Note that the function `f` has to take in and return numbers. To integrate a function which returns distributios, use:
```js
auxiliaryF(x) = mean(f(x))
Danger.integrateFunctionBetweenWithNumIntegrationPoints(auxiliaryF, min, max, numIntegrationPoints)
```
### integrateFunctionBetweenWithEpsilon
```js
Danger.integrateFunctionBetweenWithEpsilon: (number => number, number, number, number) => number
```
`Danger.integrateFunctionBetweenWithEpsilon(f, min, max, epsilon)` integrates the function `f` between `min` and `max`, and uses an interval of `epsilon` between integration points when doing so. This makes its runtime less predictable than `integrateFunctionBetweenWithNumIntegrationPoints`, because runtime will not only depend on `epsilon`, but also on `min` and `max`.
Same caveats as `integrateFunctionBetweenWithNumIntegrationPoints` apply.

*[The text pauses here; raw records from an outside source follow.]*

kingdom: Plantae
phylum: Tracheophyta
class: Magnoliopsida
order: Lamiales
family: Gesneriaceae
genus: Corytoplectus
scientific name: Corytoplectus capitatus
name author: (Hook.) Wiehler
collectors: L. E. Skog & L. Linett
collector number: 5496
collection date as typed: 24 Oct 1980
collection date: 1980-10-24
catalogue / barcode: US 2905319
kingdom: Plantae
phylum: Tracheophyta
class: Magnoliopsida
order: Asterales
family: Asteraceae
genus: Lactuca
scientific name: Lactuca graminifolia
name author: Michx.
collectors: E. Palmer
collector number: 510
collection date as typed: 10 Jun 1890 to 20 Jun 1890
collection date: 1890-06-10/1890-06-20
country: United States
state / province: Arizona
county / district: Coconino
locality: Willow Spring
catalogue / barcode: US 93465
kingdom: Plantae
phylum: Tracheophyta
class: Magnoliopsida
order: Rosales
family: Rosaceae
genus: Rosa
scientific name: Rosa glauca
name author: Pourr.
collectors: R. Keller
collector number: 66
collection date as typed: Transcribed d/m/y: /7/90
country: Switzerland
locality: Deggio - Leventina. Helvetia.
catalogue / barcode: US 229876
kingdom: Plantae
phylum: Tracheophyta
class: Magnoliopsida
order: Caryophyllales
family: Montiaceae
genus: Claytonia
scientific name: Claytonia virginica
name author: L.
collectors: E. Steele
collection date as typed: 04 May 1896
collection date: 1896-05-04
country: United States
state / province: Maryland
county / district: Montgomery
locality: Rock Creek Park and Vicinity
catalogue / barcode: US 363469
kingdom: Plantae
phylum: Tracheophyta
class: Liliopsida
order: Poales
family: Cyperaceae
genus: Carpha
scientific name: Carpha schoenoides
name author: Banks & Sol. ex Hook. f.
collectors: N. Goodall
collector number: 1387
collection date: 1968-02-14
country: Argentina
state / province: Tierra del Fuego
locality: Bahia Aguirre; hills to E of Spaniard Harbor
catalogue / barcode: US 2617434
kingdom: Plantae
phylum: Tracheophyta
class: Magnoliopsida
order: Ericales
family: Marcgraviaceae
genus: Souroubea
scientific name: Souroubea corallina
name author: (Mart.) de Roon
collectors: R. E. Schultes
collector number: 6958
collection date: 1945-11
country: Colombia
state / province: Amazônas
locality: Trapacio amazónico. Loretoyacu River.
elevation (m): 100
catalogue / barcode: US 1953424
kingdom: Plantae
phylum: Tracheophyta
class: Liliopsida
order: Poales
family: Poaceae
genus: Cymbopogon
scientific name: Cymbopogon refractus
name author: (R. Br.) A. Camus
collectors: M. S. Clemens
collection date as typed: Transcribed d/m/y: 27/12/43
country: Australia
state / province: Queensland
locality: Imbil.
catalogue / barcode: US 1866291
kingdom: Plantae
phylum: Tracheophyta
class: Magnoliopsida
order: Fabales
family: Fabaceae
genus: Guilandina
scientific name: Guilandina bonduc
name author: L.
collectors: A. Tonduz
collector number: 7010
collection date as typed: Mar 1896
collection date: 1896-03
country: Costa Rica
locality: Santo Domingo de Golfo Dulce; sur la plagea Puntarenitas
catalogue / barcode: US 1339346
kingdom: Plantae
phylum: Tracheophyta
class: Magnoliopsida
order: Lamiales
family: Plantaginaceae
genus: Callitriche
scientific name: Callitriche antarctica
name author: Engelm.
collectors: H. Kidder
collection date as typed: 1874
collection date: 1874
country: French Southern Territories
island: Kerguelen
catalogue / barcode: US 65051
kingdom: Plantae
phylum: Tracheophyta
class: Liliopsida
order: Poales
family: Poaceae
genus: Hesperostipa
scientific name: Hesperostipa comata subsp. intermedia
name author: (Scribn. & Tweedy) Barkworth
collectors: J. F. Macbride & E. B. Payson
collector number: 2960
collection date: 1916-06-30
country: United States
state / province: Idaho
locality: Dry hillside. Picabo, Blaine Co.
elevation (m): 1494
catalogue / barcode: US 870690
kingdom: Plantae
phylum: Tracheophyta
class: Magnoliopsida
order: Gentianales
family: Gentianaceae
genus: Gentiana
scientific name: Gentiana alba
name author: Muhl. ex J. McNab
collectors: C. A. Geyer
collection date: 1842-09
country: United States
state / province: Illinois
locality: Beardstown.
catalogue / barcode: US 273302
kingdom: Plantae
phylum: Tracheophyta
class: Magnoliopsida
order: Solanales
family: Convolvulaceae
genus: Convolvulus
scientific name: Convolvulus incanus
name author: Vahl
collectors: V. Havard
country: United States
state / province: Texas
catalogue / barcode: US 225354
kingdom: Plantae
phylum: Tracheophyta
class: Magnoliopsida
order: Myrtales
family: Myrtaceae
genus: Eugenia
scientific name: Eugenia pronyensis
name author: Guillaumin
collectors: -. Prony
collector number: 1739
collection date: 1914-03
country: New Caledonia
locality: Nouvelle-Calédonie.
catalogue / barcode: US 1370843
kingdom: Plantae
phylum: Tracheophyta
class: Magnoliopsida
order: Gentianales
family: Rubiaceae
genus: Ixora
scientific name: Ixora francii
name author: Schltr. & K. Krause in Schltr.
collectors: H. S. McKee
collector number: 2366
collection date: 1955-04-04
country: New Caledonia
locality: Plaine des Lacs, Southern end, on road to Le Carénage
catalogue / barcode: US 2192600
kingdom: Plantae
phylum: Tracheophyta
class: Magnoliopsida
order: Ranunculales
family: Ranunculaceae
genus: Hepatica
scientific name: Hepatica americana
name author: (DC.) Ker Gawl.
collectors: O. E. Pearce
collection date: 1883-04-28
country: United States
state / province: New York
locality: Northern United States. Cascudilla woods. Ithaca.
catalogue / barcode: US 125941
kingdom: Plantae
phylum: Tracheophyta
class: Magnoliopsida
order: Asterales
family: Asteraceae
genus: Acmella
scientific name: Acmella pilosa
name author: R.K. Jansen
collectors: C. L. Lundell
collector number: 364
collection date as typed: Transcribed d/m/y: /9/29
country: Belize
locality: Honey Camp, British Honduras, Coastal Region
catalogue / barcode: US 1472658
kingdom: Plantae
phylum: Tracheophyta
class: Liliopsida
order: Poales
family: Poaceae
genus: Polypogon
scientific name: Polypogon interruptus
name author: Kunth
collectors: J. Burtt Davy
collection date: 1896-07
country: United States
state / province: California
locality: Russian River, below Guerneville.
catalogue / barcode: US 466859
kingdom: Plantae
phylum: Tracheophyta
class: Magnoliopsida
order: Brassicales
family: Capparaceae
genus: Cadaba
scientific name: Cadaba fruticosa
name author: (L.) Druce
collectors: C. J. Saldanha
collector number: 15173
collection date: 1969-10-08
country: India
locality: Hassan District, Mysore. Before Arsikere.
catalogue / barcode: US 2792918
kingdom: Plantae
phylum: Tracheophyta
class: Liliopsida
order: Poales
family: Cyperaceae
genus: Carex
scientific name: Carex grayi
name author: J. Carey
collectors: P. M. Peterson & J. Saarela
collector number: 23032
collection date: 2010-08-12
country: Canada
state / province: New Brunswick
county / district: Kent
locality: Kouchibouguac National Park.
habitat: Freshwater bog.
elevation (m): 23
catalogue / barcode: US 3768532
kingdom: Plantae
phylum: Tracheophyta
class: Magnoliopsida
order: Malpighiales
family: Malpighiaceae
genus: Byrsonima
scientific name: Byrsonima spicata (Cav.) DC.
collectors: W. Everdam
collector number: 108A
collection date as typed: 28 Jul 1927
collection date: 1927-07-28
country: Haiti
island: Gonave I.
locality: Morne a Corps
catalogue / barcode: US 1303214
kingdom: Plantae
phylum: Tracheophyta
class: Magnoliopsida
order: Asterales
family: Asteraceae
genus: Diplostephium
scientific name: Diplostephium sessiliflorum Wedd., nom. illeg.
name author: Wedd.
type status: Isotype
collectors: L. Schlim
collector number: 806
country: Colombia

### optimalAllocationGivenDiminishingMarginalReturnsForManyFunctions
```js
Danger.optimalAllocationGivenDiminishingMarginalReturnsForManyFunctions: (array<number => number>, number, number) => number
```
`Danger.optimalAllocationGivenDiminishingMarginalReturnsForManyFunctions([f1, f2], funds, approximateIncrement)` computes the optimal allocation of $`funds` between `f1` and `f2`. For the answer given to be correct, `f1` and `f2` will have to be decreasing, i.e., if `x > y`, then `f_i(x) < f_i(y)`.
Example:
```js
Danger.optimalAllocationGivenDiminishingMarginalReturnsForManyFunctions({|x| 20-x}, {|y| 10}, 100, 0.01)
```
Note also that the array ought to have more than one function in it.